Non ci sono solo i 400 mila clienti di Eurovita a seguire con apprensione i lavori per la definizione del piano di salvataggio della compagnia finita in amministrazione straordinaria. Se da una parte ci sono i risparmiatori, con quelli rappresentati dal Codacons che starebbero valutando gli estremi di una class action, dall’altra ci sono anche i dipendenti della compagnia assicurativa vita preoccupati di sapere in quali delle cinque compagnie che hanno promesso di partecipare al piano saranno trasferiti. Si tratta di circa 230 persone (scese rispetto ai 240 di inizio crisi per 10 uscite volontarie) che aspettano di sapere dove saranno trasferite e la questione non è di poco conto considerato che, mentre tre delle cinque assicurazioni (Intesa Sanpaolo Vita, Allianz e Generali) hanno sede a Milano proprio come Eurovita, le altre due, Poste Vita e Unipol, hanno invece sede rispettivamente a Roma e a Bologna.
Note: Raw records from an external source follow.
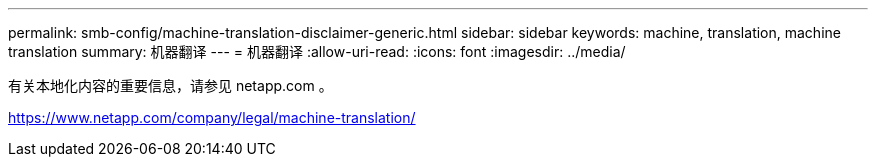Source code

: ---
permalink: smb-config/machine-translation-disclaimer-generic.html 
sidebar: sidebar 
keywords: machine, translation, machine translation 
summary: 机器翻译 
---
= 机器翻译
:allow-uri-read: 
:icons: font
:imagesdir: ../media/


有关本地化内容的重要信息，请参见 netapp.com 。

https://www.netapp.com/company/legal/machine-translation/[]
Nuovo tavolo di trattative tra i soggetti coinvolti nel salvataggio di Eurovita
Nel frattempo ieri i soggetti interessati al piano di salvataggio di sistema, ovvero le 5 compagnie e le banche coinvolte nella distribuzione delle polizze Eurovita (Fineco Bank, Fideuram, Credem, Sparkasse e Banca popolare di Puglia e Basilicata), si sono nuovamente riuniti per discutere dei tanti nodi ancora da sciogliere. A far ben sperare per una risoluzione accelerata del caso, MF-Milano Finanza ha dato notizia a inizio settimana della nomina di super consulenti da parte delle banche collocatrici e del commissario Santoliquido con l’obiettivo di accelerare la definizione di un piano entro fine giugno, quando scadrà la proroga dei riscatti delle polizze decisa da Ivass per evitare la corsa ai rimborsi prima del tempo. Manca però ancora un rappresentante delle compagnie che possa sedere al tavolo delle trattative con una voce unica. Ma intanto la discussione procede. Ieri, racconta chi ha partecipato all’incontro, si sono fatti passi avanti anche se ancora non risolutivi e l’impegno resta quello di rivedersi presto. Con aspetti tecnici da definire che sono però tutt’altro che secondari.
Primo su tutti come cedere alle cinque compagnie altrettanti rami d’azienda di Eurovita nel caso venisse scelta questa strada. La definizione di ramo d’azienda, che consente ex lege il passaggio dei rapporti di lavoro da cedere, prevede infatti l’esistenza di un’unità organizzativa autonoma già prima della cessione del ramo. Nel caso di Eurovita, non solo il ramo d’azienda non esiste, ma ne andrebbero creati addirittura cinque che difficilmente potranno essere considerati autonomi. Il rischio di contenziosi potrebbe di conseguenza essere elevato nel caso in cui i lavoratori non accettino la destinazione. Questione che potrebbe essere risolta con accordi con i dipendenti ma i tempi rischiano di allungarsi.
L’alternativa potrebbe essere invece quella del passaggio alle cinque compagnie chiamate in campo dei soli portafogli Vita, senza quindi la cessione del ramo. Un’opzione, quest’ultima, che avrebbe il vantaggio di rispettare in pieno la normativa ma anche di invogliare i dipendenti ad aderire alle proposte di ricollocazione nelle compagnie subentranti, visto che l’alternativa sarebbe il licenziamento, a questo punto pienamente legittimo, con Eurovita che, attivando una sola procedura, potrebbe considerare tutti i dipendenti come esuberi.
Il settore assicurativo vita sta già soffrendo a prescindere da Eurovita
Insieme a questi rischi per i dipendenti si rafforzano quelli per i clienti e per il sistema. Infatti, il rischio principale di una mancata soluzione della crisi nei tempi, oltre ai possibili riscatti anticipati una volta che il congelamento delle polizze arriverà a scadenza o di cause intentate da risparmiatori (e dipendenti), è l’esplosione di una crisi di fiducia che aggraverebbe lo scenario del settore vita, in questi mesi già messo a dura prova dalla concorrenza di Btp e conti deposito tornati improvvisamente più appetibili con il rialzo dei tassi d’interesse.